= Source records =
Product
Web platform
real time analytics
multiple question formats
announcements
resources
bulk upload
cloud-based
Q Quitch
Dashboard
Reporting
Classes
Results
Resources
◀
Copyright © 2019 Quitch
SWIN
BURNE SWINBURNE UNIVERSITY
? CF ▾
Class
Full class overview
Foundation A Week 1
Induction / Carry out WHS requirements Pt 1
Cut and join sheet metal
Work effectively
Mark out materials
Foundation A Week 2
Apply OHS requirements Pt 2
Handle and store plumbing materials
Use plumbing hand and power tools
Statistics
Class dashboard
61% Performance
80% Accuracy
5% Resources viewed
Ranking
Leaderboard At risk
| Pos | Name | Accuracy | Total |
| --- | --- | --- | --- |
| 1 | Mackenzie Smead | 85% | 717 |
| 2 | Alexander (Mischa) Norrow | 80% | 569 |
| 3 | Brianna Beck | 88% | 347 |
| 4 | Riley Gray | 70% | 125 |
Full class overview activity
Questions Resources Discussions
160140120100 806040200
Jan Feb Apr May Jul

= Work order =
From the records above, quote only the lines running from the line with "Mark out materials" to the line with "160140120100 806040200", both lines included.

= Written response =
Mark out materials
Foundation A Week 2
Apply OHS requirements Pt 2
Handle and store plumbing materials
Use plumbing hand and power tools
Statistics
Class dashboard
61% Performance
80% Accuracy
5% Resources viewed
Ranking
Leaderboard At risk
| Pos | Name | Accuracy | Total |
| --- | --- | --- | --- |
| 1 | Mackenzie Smead | 85% | 717 |
| 2 | Alexander (Mischa) Norrow | 80% | 569 |
| 3 | Brianna Beck | 88% | 347 |
| 4 | Riley Gray | 70% | 125 |
Full class overview activity
Questions Resources Discussions
160140120100 806040200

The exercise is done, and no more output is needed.